## TEXTAUSZUG
---------------
Tunnelpläne in München verhindern S4-Ausbau

 

Vor über einem Jahr wurde die von über 8'000 Bürgerinnen und Bürgern unterzeichnete Massenpetition der Bürgerinitiative "S4 Ausbau jetzt" im Landtag eingereicht. Seitdem setzt sich die Bürgerinitiative mit vielen Briefen und Vorschlägen für kurz- und langfristige Maßnahmen zur Verbesserung des Angebots auf der S4 West ein. In erster Linie geht es dabei um einen viergleisigen Ausbau der Strecke zwischen Pasing und Buchenau.

 

S4 - höchstes Fahrgastaufkommen ...

 

Die S4 West ist die Strecke mit dem höchsten Fahrgastaufkommen im S-Bahn-Bereich. Trotzdem kann hier nicht - wie auf anderen Strecken - ein 10-Minutentakt gefahren werden. Der Mischverkehr mit den Fernzügen nach Lindau lässt einen solchen Fahrplan nicht zu. Heute kommt es auf der Strecke jeden Tag zu 22 fahrplanmäßigen Überholungen von S-Bahnzügen durch Fern- und Regionalzüge, d.h. der Taktfahrplan wird gebrochen. Diese Situation wird nach der geplanten Elektrifizierung der Strecke nach Lindau noch verschärft: Dann werden doppelt so viele Fernzüge auf der Strecke verkehren. Sie werden schneller fahren als die heutigen langsameren Dieselzüge. Um ein so vorprogrammiertes unzumutbares Fahrplanchaos zu verhindern, muss der viergleisige S4-Ausbau zügig umgesetzt werden.

 

Stolpertakt und kleines Platzangebot

 

Der immer noch geplante 2. parallele Stammstrecken-Tunnel würde an dieser Situation nichts ändern. In der Fahrgast-stärksten Stunde zwischen 7 und 8 Uhr kommen z.B. derzeit sechs S-Bahnzüge aus Richtung Geltendorf in Pasing an. Dies ergibt insgesamt 15 Zuggarnituren (ET 423). Mit dem bei Fertigstellung der 2. Stammstrecke vorgesehenen 15-Minuten-Takt würden im Berufsverkehr zwischen 7 und 8 Uhr nur noch 12 statt bisher 15 Zuggarnituren (ET 423) angeboten. Der Abbau des Platzangebots um 20% ist sicher nicht hinzunehmen, denn die S4 gehört schon jetzt am Morgen zu den am stärksten ausgelasteten S-Bahnstrecken.  Das alles ficht den verantwortlichen bayerischen Wirtschaftsminister Zeil nicht an: In der Antwort auf einen diesbezüglichen offenen Brief der Bürgerinitiative S4-Ausbau jetzt schrieb er im Januar: "Ob und in welchem Umfang planmäßige Überholungen von S-Bahnen durch den Fernverkehr notwendig werden, kann erst nach Abschluss der genauen Fernverkehrsplanung durch die Bahn benannt werden." und "Ihre Sorge ... (zum Platzangebot) ist unbegründet. Das genaue Fahrplanangebot wird zeitgerecht zur Inbetriebnahme der 2. Stammstrecke durch den Freistaat bestellt werden."
---------------
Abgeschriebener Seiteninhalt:
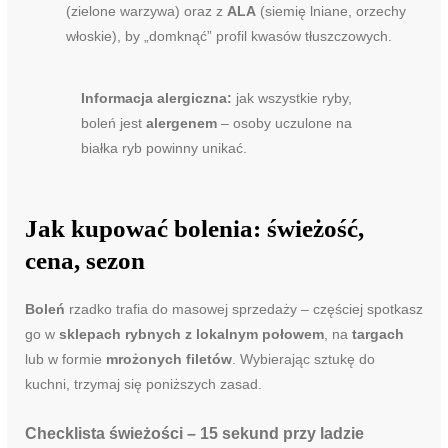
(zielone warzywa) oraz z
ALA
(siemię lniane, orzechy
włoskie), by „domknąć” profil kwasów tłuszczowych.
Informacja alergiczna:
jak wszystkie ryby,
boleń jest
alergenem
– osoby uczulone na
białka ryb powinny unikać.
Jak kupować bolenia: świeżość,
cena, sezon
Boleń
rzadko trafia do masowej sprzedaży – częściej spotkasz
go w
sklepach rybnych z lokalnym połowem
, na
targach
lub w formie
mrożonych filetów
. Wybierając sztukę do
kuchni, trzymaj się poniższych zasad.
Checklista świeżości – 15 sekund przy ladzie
---------------
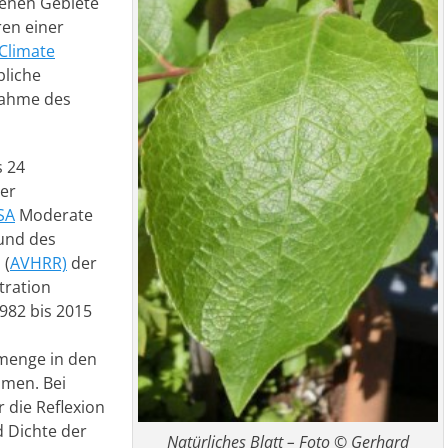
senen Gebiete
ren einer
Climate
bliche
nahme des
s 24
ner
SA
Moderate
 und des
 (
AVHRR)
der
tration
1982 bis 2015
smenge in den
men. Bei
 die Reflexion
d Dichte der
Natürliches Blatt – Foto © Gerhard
---------------
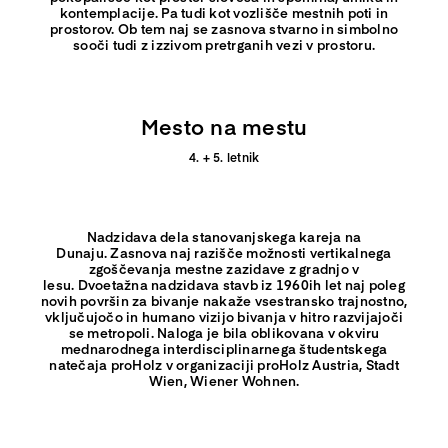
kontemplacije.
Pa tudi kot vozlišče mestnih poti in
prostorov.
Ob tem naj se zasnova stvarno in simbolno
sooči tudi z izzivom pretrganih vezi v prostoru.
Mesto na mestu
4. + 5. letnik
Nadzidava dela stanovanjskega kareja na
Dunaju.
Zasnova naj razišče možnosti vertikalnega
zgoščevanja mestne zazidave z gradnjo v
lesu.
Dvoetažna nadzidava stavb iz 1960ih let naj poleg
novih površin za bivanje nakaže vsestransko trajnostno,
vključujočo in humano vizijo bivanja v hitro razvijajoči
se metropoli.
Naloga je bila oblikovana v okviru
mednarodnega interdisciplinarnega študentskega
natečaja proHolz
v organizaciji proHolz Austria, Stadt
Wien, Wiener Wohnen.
---------------
## AUFGABE
Nehmen Sie den Text über den viergleisigen Ausbau der S4 nach seinem letzten Satz wieder auf und schreiben Sie ihn weiter.

## ANTWORTFELD
 

Konzept A - statt 2. Parallel-Tunnel

 

Das Festhalten an der völlig fragwürdigen Planung einer parallelen zweiten Stammstrecke verhindert - abgesehen von den Risiken bei ihrer Umsetzung - alle Verbesserungen im S-Bahn-Verkehr. Wesentlich realistischere Vorschläge einer Ertüchtigung des Südrings und der Verlängerung der U-Bahn bis Pasing werden nicht weiter verfolgt. So hat ein Bündnis verschiedener Verkehrs- und Naturschutz-Organisationen mit dem "Plan A" ein wesentlich tragfähigeres Konzept vorgelegt.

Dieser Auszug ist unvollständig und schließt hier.